◆ Короткое задание 1
Выпишите по порядку все формы слова «транскрипция», которые встречаются в тексте о фортепианных транскрипциях ниже.

◆ Текст для чтения
Мне всегда хотелось играть на рояле симфоническую музыку. Обычный концертный репертуар уже достаточно «заезжен», к тому же, именно фортепианная транскрипция позволяет раскрыть некоторые нюансы произведения, которые практически невозможны в оркестровом исполнении. В первую очередь это касается течения музыкального времени. Наконец, создание транскрипции является интереснейшей творческой задачей, в которой я могу реализовать себя и как композитор, и как пианист.

Есть и еще один положительный эффект, связанный с написанием транскрипций – эта работа отлично дисциплинирует мышление и улучшает пианистическую форму.

— Рояль, конечно, универсален. Однако возникает вопрос – всегда ли оркестровый опус беспрепятственно «ложится» на инструмент?

◆ Исходные записи
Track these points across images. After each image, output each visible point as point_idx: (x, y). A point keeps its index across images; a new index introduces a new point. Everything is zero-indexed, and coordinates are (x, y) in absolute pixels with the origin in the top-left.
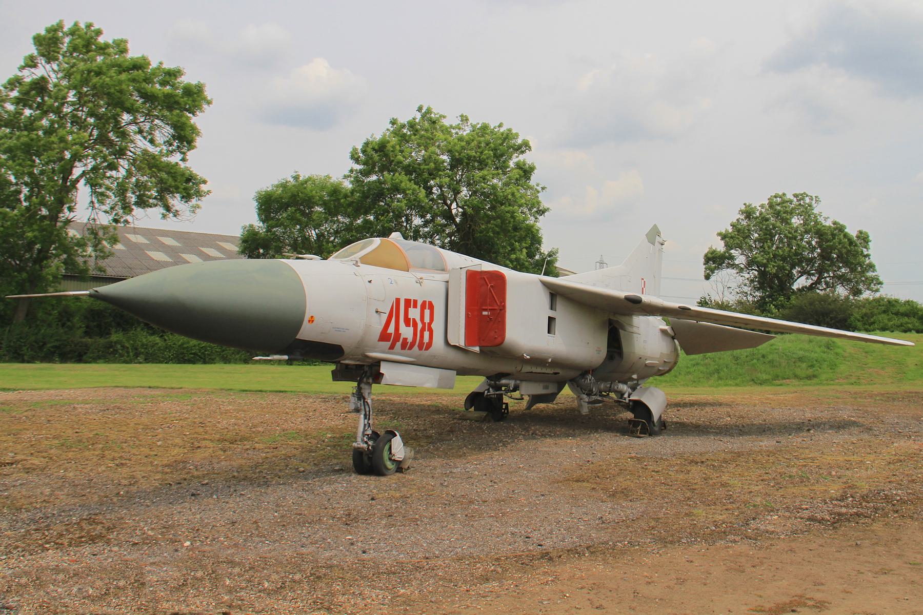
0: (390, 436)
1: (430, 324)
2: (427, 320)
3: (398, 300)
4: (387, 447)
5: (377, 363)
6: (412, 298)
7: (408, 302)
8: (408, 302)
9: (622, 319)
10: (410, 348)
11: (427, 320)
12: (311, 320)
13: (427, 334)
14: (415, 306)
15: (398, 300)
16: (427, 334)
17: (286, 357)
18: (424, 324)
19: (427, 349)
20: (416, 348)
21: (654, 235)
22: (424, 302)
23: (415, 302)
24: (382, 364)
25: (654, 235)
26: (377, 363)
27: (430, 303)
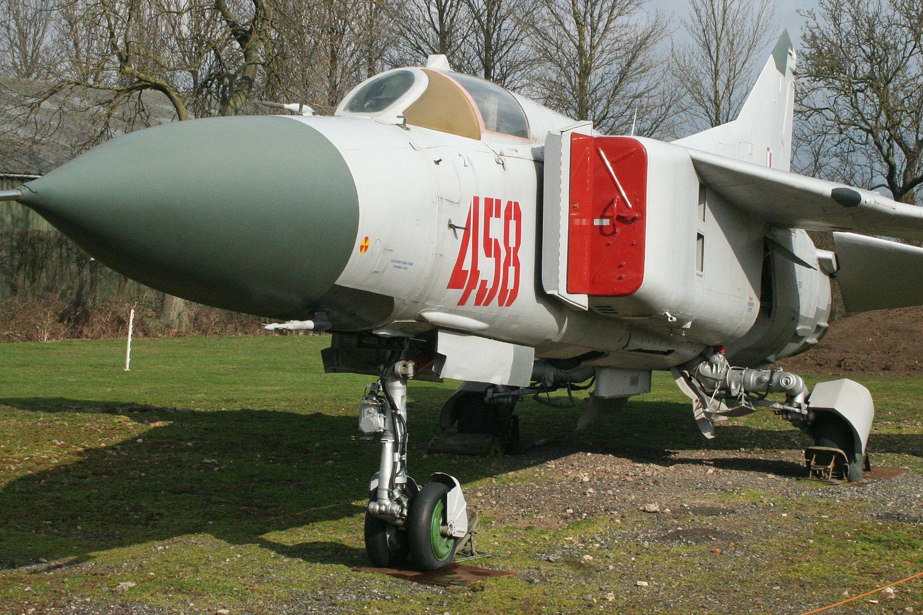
0: (441, 487)
1: (516, 249)
2: (512, 244)
3: (476, 200)
4: (438, 508)
5: (431, 332)
6: (495, 197)
7: (489, 201)
8: (489, 201)
9: (779, 234)
10: (487, 304)
11: (512, 244)
12: (364, 248)
13: (512, 269)
14: (498, 215)
15: (476, 200)
16: (512, 269)
17: (310, 324)
18: (508, 249)
19: (509, 304)
20: (496, 300)
21: (798, 11)
22: (510, 203)
23: (498, 202)
24: (442, 337)
25: (798, 11)
26: (431, 332)
27: (516, 204)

◆ Короткое задание 2
Перепишите записи от начала до строки с «25: (654, 235)» включительно, заменив «point_idx» на «point_id». Все остальное оставьте без изменений, отметки картинок в ответ не включайте.

◆ Результат 1
транскрипция, транскрипции, транскрипций

◆ Результат 2
Track these points across images. After each image, output each visible point as point_id: (x, y). A point keeps its index across images; a new index introduces a new point. Everything is zero-indexed, and coordinates are (x, y) in absolute pixels with the origin in the top-left.
0: (390, 436)
1: (430, 324)
2: (427, 320)
3: (398, 300)
4: (387, 447)
5: (377, 363)
6: (412, 298)
7: (408, 302)
8: (408, 302)
9: (622, 319)
10: (410, 348)
11: (427, 320)
12: (311, 320)
13: (427, 334)
14: (415, 306)
15: (398, 300)
16: (427, 334)
17: (286, 357)
18: (424, 324)
19: (427, 349)
20: (416, 348)
21: (654, 235)
22: (424, 302)
23: (415, 302)
24: (382, 364)
25: (654, 235)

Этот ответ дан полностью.